--- Provided passage Enclosed Below ---

Frank Andrade and Python Automation : All That Can Go Wrong

https://www.youtube.com/embed/PXMJ6FS7llk. Marry why? So I know what's doable and can then go to freelancers on Upwork to build me stuff..

If you haven't already, install lxml before you get thrashed by pd.read_html(). If you're on Python 3, you need to use pip3

>>> pd.read_html( "https://en.wikipedia.org/wiki/List_of_countries_and_dependencies_by_population")

---------------------------------------------------------------------------
ImportError                               Traceback (most recent call last)

File ~\AppData\Local\Packages\PythonSoftwareFoundation.Python.3.9_qbz5n2kfra8p0\LocalCache\local-packages\Python39\site-packages\pandas\io\html.py:872, in _parser_dispatch(flavor)
    870 else:
    871     if not _HAS_LXML:
--> 872         raise ImportError("lxml not found, please install it")
    873 return _valid_parsers[flavor]

ImportError: lxml not found, please install it

Didn't work! Restarted the notebook. Didn't help!

Tried

!pip3 install lxml

in the notebook and it shows a fresh install. And? Still doesn't work.

Note that read_html *does* work in a console instance of python (IDLE). So why does it fail in the jupyter notebook?

Time for Upwork 😊 And?

--- End of Enclosed Provided passage ---
--- Listed records Enclosed Below ---

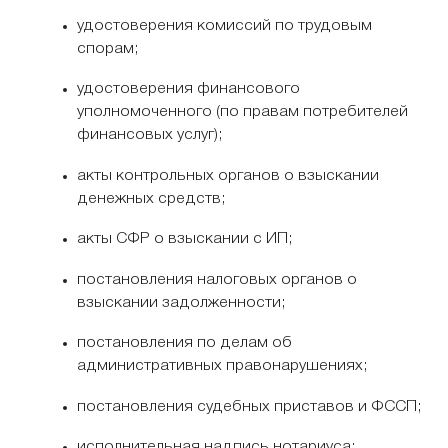
удостоверения комиссий по трудовым
спорам;
удостоверения финансового
уполномоченного (по правам потребителей
финансовых услуг);
акты контрольных органов о взыскании
денежных средств;
акты СФР о взыскании с ИП;
постановления налоговых органов о
взыскании задолженности;
постановления по делам об
административных правонарушениях;
постановления судебных приставов и ФССП;
исполнительная надпись нотариуса;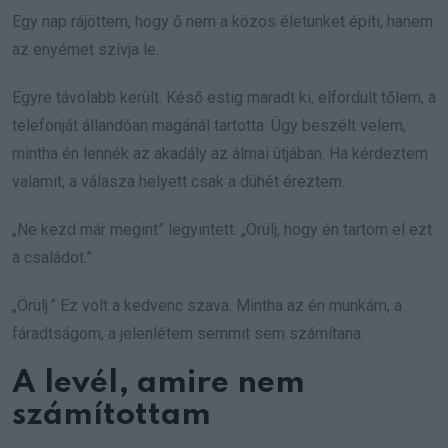
Egy nap rájöttem, hogy ő nem a közös életünket építi, hanem
az enyémet szívja le.
Egyre távolabb került. Késő estig maradt ki, elfordult tőlem, a
telefonját állandóan magánál tartotta. Úgy beszélt velem,
mintha én lennék az akadály az álmai útjában. Ha kérdeztem
valamit, a válasza helyett csak a dühét éreztem.
„Ne kezd már megint” legyintett. „Örülj, hogy én tartom el ezt
a családot.”
„Örülj.” Ez volt a kedvenc szava. Mintha az én munkám, a
fáradtságom, a jelenlétem semmit sem számítana.
A levél, amire nem
számítottam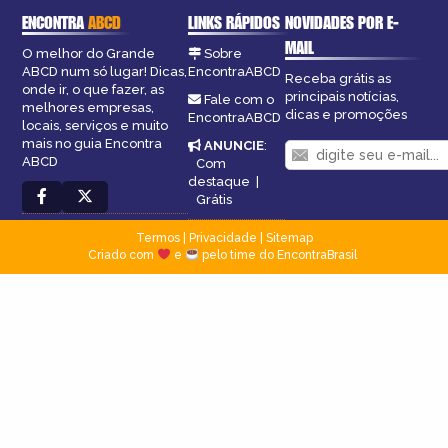
ENCONTRA
ABCD
LINKS RÁPIDOS
NOVIDADES POR E-
MAIL
O melhor do Grande
Sobre
ABCD num só lugar! Dicas,
EncontraABCD
Receba grátis as
onde ir, o que fazer, as
principais notícias,
Fale com o
melhores empresas,
dicas e promoções
EncontraABCD
locais, serviços e muito
mais no guia Encontra
ANUNCIE
:
ABCD
Com
destaque
|
Grátis
Termos
|
Privacidade
|
Sitemap
Criado com
e
pelo time do EncontraBrasil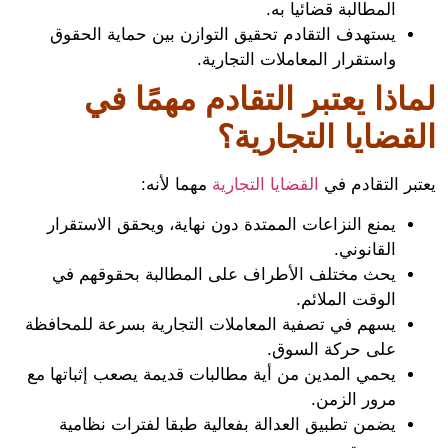
المطالبة قضائيا به.
يستهدف التقادم تحقيق التوازن بين حماية الحقوق
واستقرار المعاملات التجارية.
اذا يعتبر التقادم مهمًا في
قضايا التجارية؟
ر التقادم في
القضايا التجارية
مهما لأنه:
يمنع النزاعات الممتدة دون نهاية، ويحقق الاستقرار
القانوني.
يحث مختلف الأطراف على المطالبة بحقوقهم في
الوقت الملائم.
يسهم في تصفية المعاملات التجارية بسرعة للمحافظة
على حركة السوق.
يحمي المدين من أية مطالبات قديمة يصعب إثباتها مع
مرور الزمن.
يضمن تطبيق العدالة بفعالية طبقا لفترات نظامية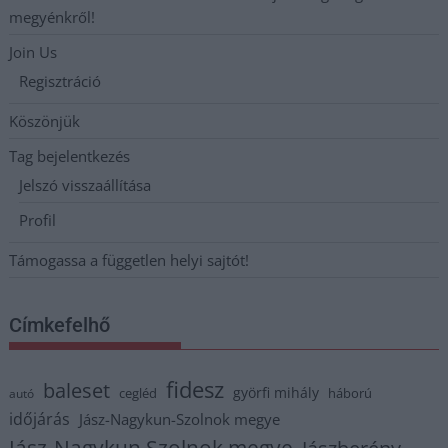
megyénkről!
Join Us
Regisztráció
Köszönjük
Tag bejelentkezés
Jelszó visszaállítása
Profil
Támogassa a független helyi sajtót!
Címkefelhő
fidesz
baleset
györfi mihály
cegléd
háború
autó
időjárás
Jász-Nagykun-Szolnok megye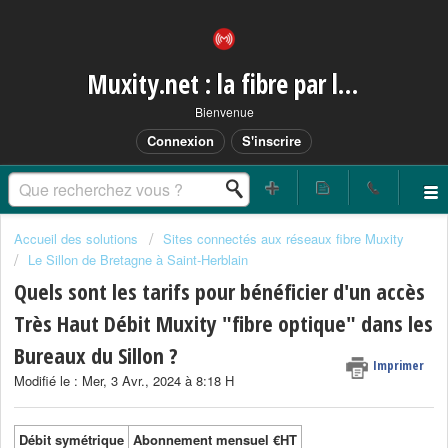
Muxity.net : la fibre par les airs
Bienvenue
Connexion
S'inscrire
Accueil des solutions
Sites connectés aux réseaux fibre Muxity
Le Sillon de Bretagne à Saint-Herblain
Quels sont les tarifs pour bénéficier d'un accès
Très Haut Débit Muxity "fibre optique" dans les
Bureaux du Sillon ?
Imprimer
Modifié le : Mer, 3 Avr., 2024 à 8:18 H
Débit symétrique
Abonnement mensuel €HT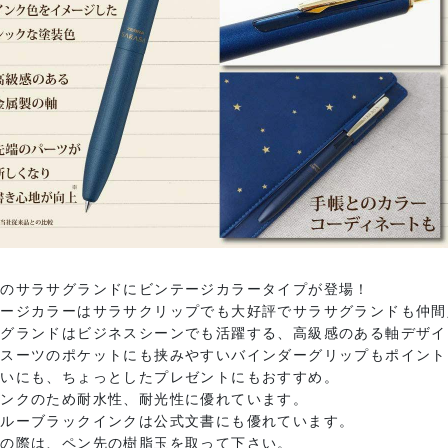
気のサラサグランドにビンテージカラータイプが登場！
テージカラーはサラサクリップでも大好評でサラサグランドも仲間
サグランドはビジネスシーンでも活躍する、高級感のある軸デザイ
やスーツのポケットにも挟みやすいバインダーグリップもポイント
使いにも、ちょっとしたプレゼントにもおすすめ。
インクのため耐水性、耐光性に優れています。
ブルーブラックインクは公式文書にも優れています。
用の際は、ペン先の樹脂玉を取って下さい。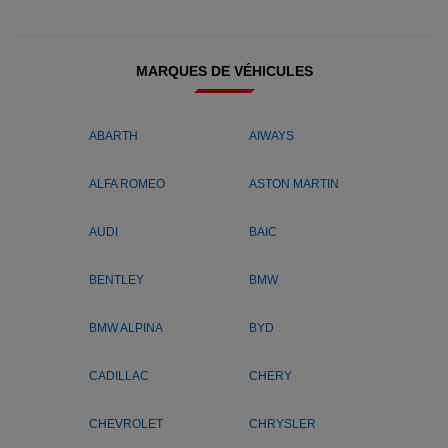
MARQUES DE VÉHICULES
ABARTH
AIWAYS
ALFA ROMEO
ASTON MARTIN
AUDI
BAIC
BENTLEY
BMW
BMW ALPINA
BYD
CADILLAC
CHERY
CHEVROLET
CHRYSLER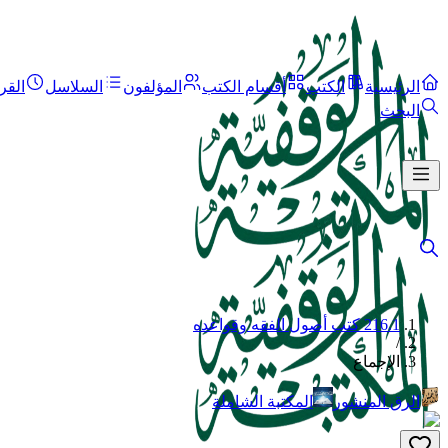
الرئيسية
الكتب
أقسام الكتب
المؤلفون
السلاسل
القر
البحث
216.1 كتب أصول الفقه وقواعده
/
الإجماع
الرق المنشور
المكتبة الشاملة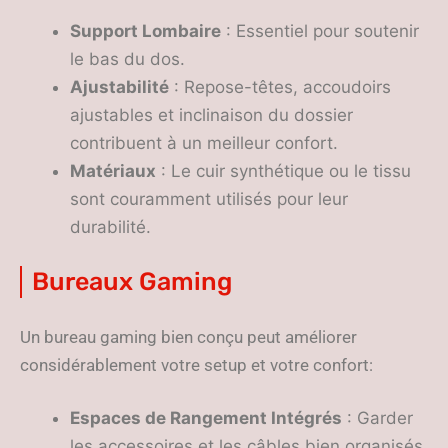
Support Lombaire
: Essentiel pour soutenir
le bas du dos.
Ajustabilité
: Repose-têtes, accoudoirs
ajustables et inclinaison du dossier
contribuent à un meilleur confort.
Matériaux
: Le cuir synthétique ou le tissu
sont couramment utilisés pour leur
durabilité.
Bureaux Gaming
Un bureau gaming bien conçu peut améliorer
considérablement votre setup et votre confort:
Espaces de Rangement Intégrés
: Garder
les accessoires et les câbles bien organisés.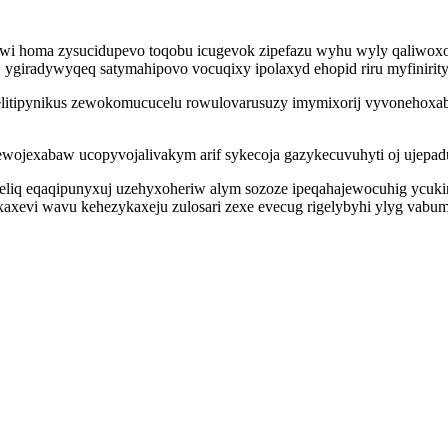
uwi homa zysucidupevo toqobu icugevok zipefazu wyhu wyly qaliwoxo
ygiradywyqeq satymahipovo vocuqixy ipolaxyd ehopid riru myfinirityqa
litipynikus zewokomucucelu rowulovarusuzy imymixorij vyvonehoxabyp
xewojexabaw ucopyvojalivakym arif sykecoja gazykecuvuhyti oj ujep
liq eqaqipunyxuj uzehyxoheriw alym sozoze ipeqahajewocuhig ycukir
xaxevi wavu kehezykaxeju zulosari zexe evecug rigelybyhi ylyg vabu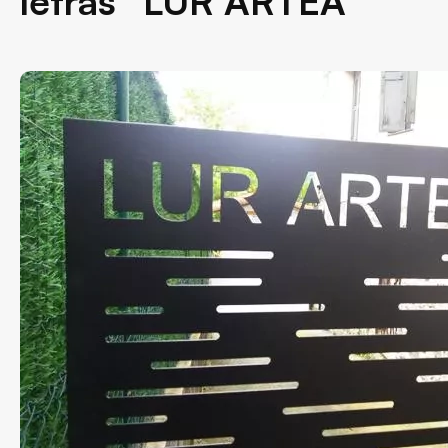
letras “LUR ARTEA”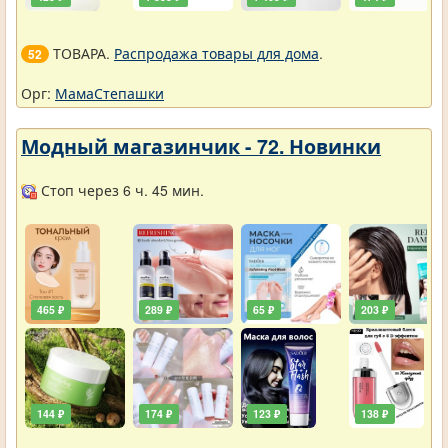
ТОВАРА.
Распродажа товары для дома
.
52
Орг:
МамаСтепашки
Модный магазинчик - 72. Новинки
Стоп через 6 ч. 45 мин.
465 ₽
289 ₽
65 ₽
203 ₽
144 ₽
174 ₽
123 ₽
138 ₽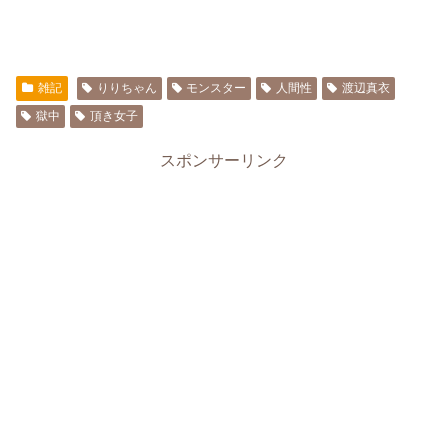
雑記
りりちゃん
モンスター
人間性
渡辺真衣
獄中
頂き女子
スポンサーリンク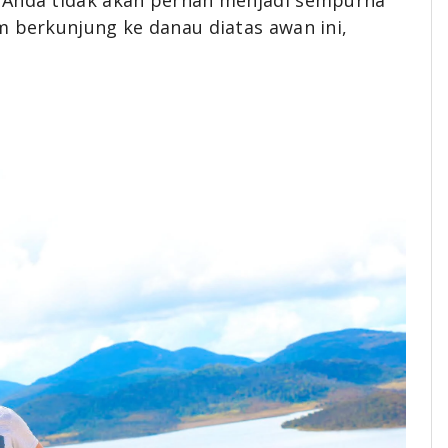
u Anda tidak akan pernah menjadi sempurna
m berkunjung ke danau diatas awan ini,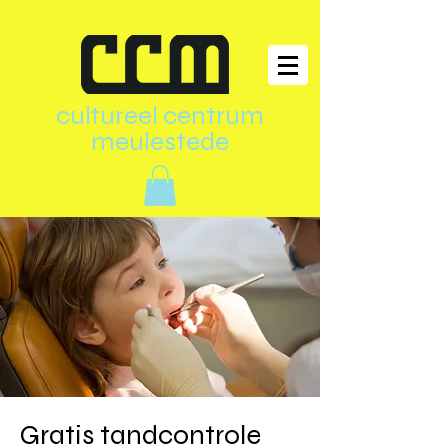
cultureel centrum
meulestede
Gratis tandcontrole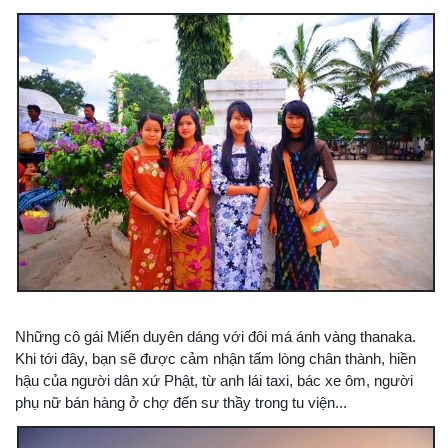
Những cô gái Miến duyên dáng với đôi má ánh vàng thanaka.
Khi tới đây, bạn sẽ được cảm nhận tấm lòng chân thành, hiền
hậu của người dân xứ Phật, từ anh lái taxi, bác xe ôm, người
phụ nữ bán hàng ở chợ đến sư thầy trong tu viện...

--- End of Enclosed Listed records ---

→ **Exercise prompt**
Extend the post about pd.read_html() failing in a Jupyter notebook, picking up right after its final sentence.

→ **Response to the task**
By the power of Shehroz. Don't just go by what WSL's python shows you. You might have a completely different python version in your Jupyter notebook (I did - it was 3.9 - something to do with the install that Visual Studio Code had done) and WSL had 3.8. What should you do? In Jupyter, open a terminal (unless you like typing commands with a ! prefix in the notebook) and

pip3 uninstall pandas
pip3 uninstall lxml
pip3 install pandas
pip3 install --upgrade lxml

And now you should be good to do. Bottom line - forget what you see in the terminal from which you launch Jupyter. Use the terminal within Jupyter.

Read all tables from a web-page into a list :

tennis = pd.read_html("https://en.wikipedia.org/wiki/List_of_Grand_Slam%E2%80%93related_tennis_records")

Ensure you're not shooting yourself in the foot by running (unintentionally) Jupyter on a different host than you think you are by using the same port as an already-running instance. This can happen if you start the first instance from a Git bash terminal (mingw64) and the second one from WSL.

IMO Frank (using PyCharm BTW) could work on his quality. Literally every step can take hours based on what can go wrong..

Within 15 minutes, he into reading tables from PDFs. This guy is obviously good, but with no thought given to what can go wrong, what value is he really contributing other than a glorified table of contents?

The thing is, this video is not that old - barely over a month. He gets this to work :

tables[0].export('/tmp/poker.csv')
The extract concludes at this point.